EarthBridge Energy has acquired acreage in West Texas for an energy storage project the Houston-based company plans to develop.
The company plans to deploy its GeoBattery energy storage technology as part of a hybrid energy development that would include onsite renewable resources.
The technology uses excess electricity from wind and solar farms to pump water into and out of underground reservoirs as a means of storing energy. The process can store energy for between 10 and 1,000 hours and has the potential to bring the installed cost of long duration energy storage to below $10 per kilowatt hour, enabling the deployment of 100 percent carbon oxide free energy at scale, the company said.
To charge, the system draws water from an underground reservoir via a well. At the surface, some of the water is heated and some is chilled by an electrical heat pump. The heated and chilled water are then stored in different zones of an underground reservoir or in different reservoirs.
To discharge, the system brings the heated and chilled water back to the surface where the heat pump system is reversed and used to drive a turbine that converts the thermal energy back to electricity. The outflow water is directed back to the source well.

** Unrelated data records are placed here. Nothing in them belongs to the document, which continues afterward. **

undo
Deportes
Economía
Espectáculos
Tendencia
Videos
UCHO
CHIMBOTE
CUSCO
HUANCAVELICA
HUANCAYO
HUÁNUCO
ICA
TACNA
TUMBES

“Because no geothermal resource is needed, the GeoBattery is highly scalable with global applicability,” the company said via email, adding that because it does not require hot geothermal sources, it can be deployed anywhere a well can be drilled for water. Major sedimentary basins are a sweet spot, EarthBridge said.

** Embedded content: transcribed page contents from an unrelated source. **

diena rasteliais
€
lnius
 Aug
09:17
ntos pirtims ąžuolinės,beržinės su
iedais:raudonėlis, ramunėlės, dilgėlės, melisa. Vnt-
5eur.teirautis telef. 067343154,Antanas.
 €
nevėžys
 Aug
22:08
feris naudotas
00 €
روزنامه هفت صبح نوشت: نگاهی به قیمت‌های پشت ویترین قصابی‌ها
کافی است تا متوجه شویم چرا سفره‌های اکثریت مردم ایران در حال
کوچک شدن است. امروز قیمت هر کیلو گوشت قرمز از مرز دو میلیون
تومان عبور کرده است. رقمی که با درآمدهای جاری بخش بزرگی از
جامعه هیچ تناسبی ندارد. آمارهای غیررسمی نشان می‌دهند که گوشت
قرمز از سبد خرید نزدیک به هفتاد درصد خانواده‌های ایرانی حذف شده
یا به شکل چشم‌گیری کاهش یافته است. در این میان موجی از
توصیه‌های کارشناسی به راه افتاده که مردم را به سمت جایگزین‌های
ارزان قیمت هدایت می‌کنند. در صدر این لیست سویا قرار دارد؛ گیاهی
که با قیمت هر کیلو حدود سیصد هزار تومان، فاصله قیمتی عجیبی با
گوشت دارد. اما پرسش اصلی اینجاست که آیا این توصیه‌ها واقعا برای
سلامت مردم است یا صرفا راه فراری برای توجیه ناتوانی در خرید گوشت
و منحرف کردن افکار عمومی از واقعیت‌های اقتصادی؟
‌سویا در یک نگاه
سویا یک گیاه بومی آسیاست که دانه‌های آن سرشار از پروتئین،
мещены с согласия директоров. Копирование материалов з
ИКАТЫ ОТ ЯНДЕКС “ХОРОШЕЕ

EarthBridge said it intends to mainly monetize its technology using price arbitrage in the wholesale energy market, adding that the technology can be deployed in front of the meter, like any generating facility, or behind-the-meter through a power purchase agreement with a wind or solar farm or as an asset sale with a development fee.
There has been growing interest in using the resources and expertise of Texas’ oil and gas industry to aid the transition to a less carbon dioxide intensive energy economy.
A recent study by the University Lands Office, the International Energy Agency and researchers at Texas universities found that almost 80 percent of oil and gas entities interviewed said they already have a geothermal strategy in place or in development.
And although Texas’ subsurface geothermal energy is not as robust as resources in regions with latent volcanic activity, such as California and Nevada where geothermal energy has been used for decades to power turbines, the report noted that Texas’ oil and gas industry is well equipped to drill to tap subsurface geothermal heat that could be used in a variety of novel technologies.
The report noted that Texas has several distinct zones with varying degrees of potential heat energy. Overall, the report found that the geothermal heat beneath the surface of Texas is approximately equal to 163,000 billion barrels of oil equivalent, or roughly half a million times its annual electricity generation of 500 million megawatt hours in geothermal energy potential, though the authors cautioned the estimates are of energy content, not extractable energy.